The Building Blocks of Demand-Side Energy Management

During the Talkstandards’ live Smart Grid event, held at the University of Colorado in Boulder; Professor Gregor Henze spoke on the prospect of aggregated demand-side energy management in large office buildings.

The full presentation made by Dr. Henze can be found here:
www.talkstandards.com/wp-content/uploads/2010/11/Henze-Demand-Side-Smart-Grid-Nov-2010.pdf

Gregor Henze
Professor and Associate Chair
Department of Civil, Environmental, and Architectural Engineering, University of Colorado, Boulder

Gregor P. Henze received his Ph.D. in Civil Engineering from the University of Colorado in 1995 as well as the Diplom-Ingenieur in Mechanical Engineering from the Technical University of Berlin in 1992. From 1996 to 1999, Prof. Henze worked in the energy services industry at Johnson Controls, a manufacturer of building automation systems, where he established a business unit for energy savings performance contracting in Germany. From 2000 until 2008, he joined the University of Nebraska as an assistant and later as an associate professor.

We are seeing the rise of megacities globally and very soon 50% of the world’s population will live in large urban cities. In the US,currently around 75% live in urban centers, but this is expected to increase to over 85% by 2030. Similarly, this number is expected to reach 54% in Asia from just only 37% now – an extra 1.4 billion urban inhabitants. With this rise in urban centers, electric demand will soon far exceed supply, requiring billions of dollars to upgrade transmission and distribution networks.

Currently:
• Variation of electrical demand is substantial and inefficient
• Demand response happens only a few times a year when the situation is really
• No utilization of forecasts or accounting for building dynamics.
• Electrical demand must be met immediately
• No aggregation of building types or short-term curtailment opportunities.

What is needed from a Smart Grid:
• Automated, online, scalable technologies that continuously integrate
• HVAC operations in commercial buildings with electric grid system

However, promising is the concept of “Elastic buildings” utilizing thermal storage to smooth electric usage across the day through extremely complex and automated electric systems. Exploiting constant pricing and weather predictions it is possible to undertake aggregated demand-side energy management with existing buildings and infrastructure. It will be potentially possible to drive the building community from being a price taker to a market maker and provide storage at a utility scale for renewables.

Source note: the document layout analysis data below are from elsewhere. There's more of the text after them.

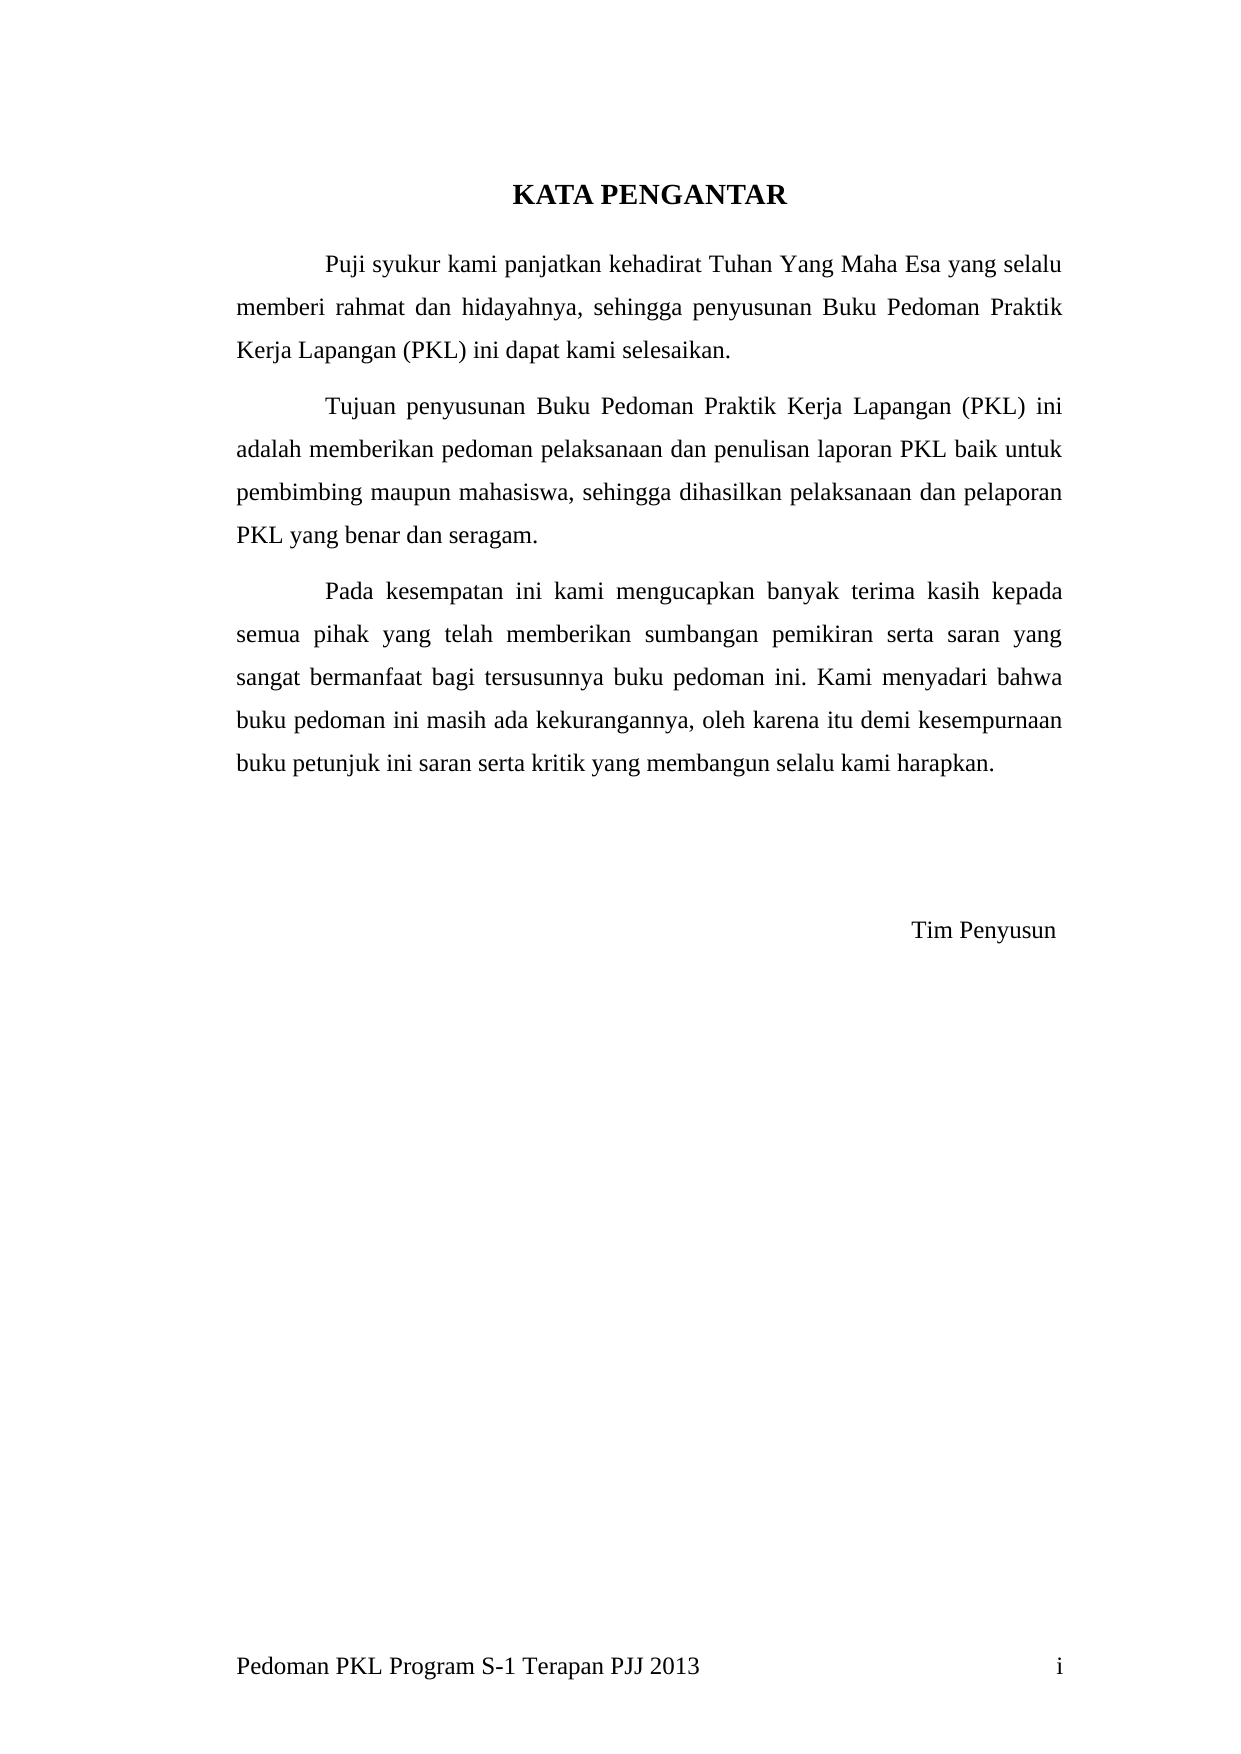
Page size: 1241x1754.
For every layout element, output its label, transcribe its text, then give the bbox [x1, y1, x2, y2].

text Pada kesempatan ini kami mengucapkan banyak terima kasih kepada semua pihak yang telah memberikan sumbangan pemikiran serta saran yang sangat bermanfaat bagi tersusunnya buku pedoman ini. Kami menyadari bahwa buku pedoman ini masih ada kekurangannya, oleh karena itu demi kesempurnaan buku petunjuk ini saran serta kritik yang membangun selalu kami harapkan. [236, 576, 1063, 777]
text Tujuan penyusunan Buku Pedoman Praktik Kerja Lapangan (PKL) ini adalah memberikan pedoman pelaksanaan dan penulisan laporan PKL baik untuk pembimbing maupun mahasiswa, sehingga dihasilkan pelaksanaan dan pelaporan PKL yang benar dan seragam. [236, 391, 1063, 549]
text Puji syukur kami panjatkan kehadirat Tuhan Yang Maha Esa yang selalu memberi rahmat dan hidayahnya, sehingga penyusunan Buku Pedoman Praktik Kerja Lapangan (PKL) ini dapat kami selesaikan. [236, 249, 1063, 364]
text Tim Penyusun [236, 915, 1063, 944]
title KATA PENGANTAR [236, 177, 1063, 211]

Issues raised during the presentation:
• Model requires a huge amount of information and is susceptible to the level of precision
• Opt-out is possible even with a participation building.
• Utilities do not take over operation of the building, as they are ill-equipped to do so. Constrains are pre-defined and recommendations possible to reject.
• The owner provides a range of acceptable conditions for the building and those are then optimized for the best price within the range.
• Large commercial buildings already have the required direct digital control automation systems to participate in such a system. Need to focus on a few big consumers who are ready, just need the last bit of communication with the grid.
• While day forward pricing is already available, continuous interaction of signals is very complicated. If the goal is to avoid the few hottest days of the year, that’s complex, but if you want to optimize for a month that’s not as hard.
• For this system to work ideally, it is best if one person owns the building and pays the electric bill. Tenant is responsible for lights but fundamental HVAC is paid for by owner. Just the right amount of complexity is important to distinguish between labs and offices, for example. People are a little more demanding with their work environment than their home environment.